Baca Artikel Terkait:
Belakangan ada upaya untuk mengurangi jebakan birokrasi administrasi penelitian dengan membuat kebijakan penelitian yang berbasis pada luaran (out-put) berupa publikasi pada Jurnal Terindek di Sinta-2 atau Sinta-3. Pada beberapa kasus terdapat juga hasil penelitian yang harus dipublikasi pada Jurnal Internasional bereputasi yang terindeks pada Scopus. Kebijakan ini pada satu sisi mengurangi beban administrasi pelaporan, tetapi di sini lain kebijakan ini juga menimbulkan polekmik baru bagi para peneliti. Jadwal tunggu dan antrian yang panjang pada publikasi jurnal terkadang jauh lebih lama dibandingkan permintaan pelaporan luaran penelitian yang diharuskan selesai dalam jangka waktu satu tahun.
Belum lagi, beberapa draf jurnal hasil laporan penelitian ditolak oleh publisher jurnal hanya kerena ketidaksesuaian tema/topik pada jurnal, logika isi laporan penelitian yang tidak tepat antara latar belakang dan pembahasan. Kondisi ini menjadi tanda bahwa kemampuan menulis kita belum sesuai dengan standart global sehingga beberapa dari kita melakukan vanity press; yaitu suatu bentuk penerbitan yang tidak mengedepankan kualitas tetapi lebih dikarenakan penulis membayar publikasi.
Tidak berhenti sampai di situ saja, untuk mencapai reputasi dari publikasi hasil penelitian; beberapa kampus membuat kebijakan yang mengharuskan mahasiswa Magister dan Doktoral untuk menulis pada jurnal internasional (baik yang terindeks Scopus maupun yang tidak) dengan mengandeng para dosen pembimbing/promotor sebagai penulis kedua, ketiga dan keempat.
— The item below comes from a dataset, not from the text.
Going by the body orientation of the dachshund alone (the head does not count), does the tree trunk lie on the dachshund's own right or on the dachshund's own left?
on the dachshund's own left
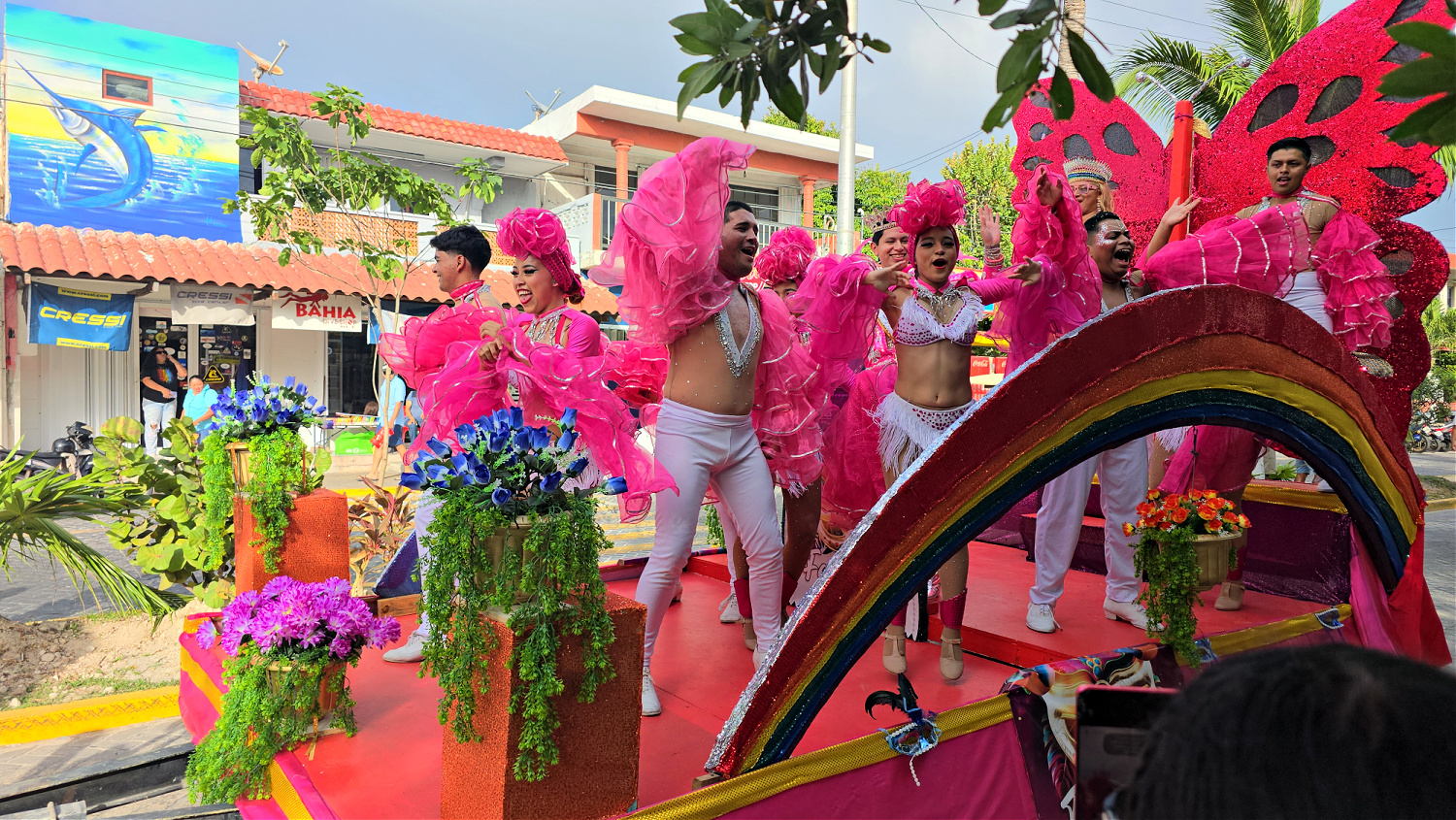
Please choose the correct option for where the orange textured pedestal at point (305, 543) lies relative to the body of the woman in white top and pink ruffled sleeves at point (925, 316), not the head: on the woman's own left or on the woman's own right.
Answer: on the woman's own right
Tentunya dengan menggandeng para dosen pembimbing/promotor pada publikasi jurnal maka secara otomatis para akademisi tersebut mendapatkan efek peningkatan jumlah publikasi pada data base mereka dan juga data base universitas. Kondisi ini tentu menguntungkan bagi universitas untuk menaikan reting publikasi internasional mereka sehingga kelompok akademisi yang “malas” melalukan penelitian dan penulisan jurnal dapat “menumpangkan” kewajiban mereka kepada kelompok mahasiswa yang hendak memperoleh gelar master dan doktor di universitas tersebut.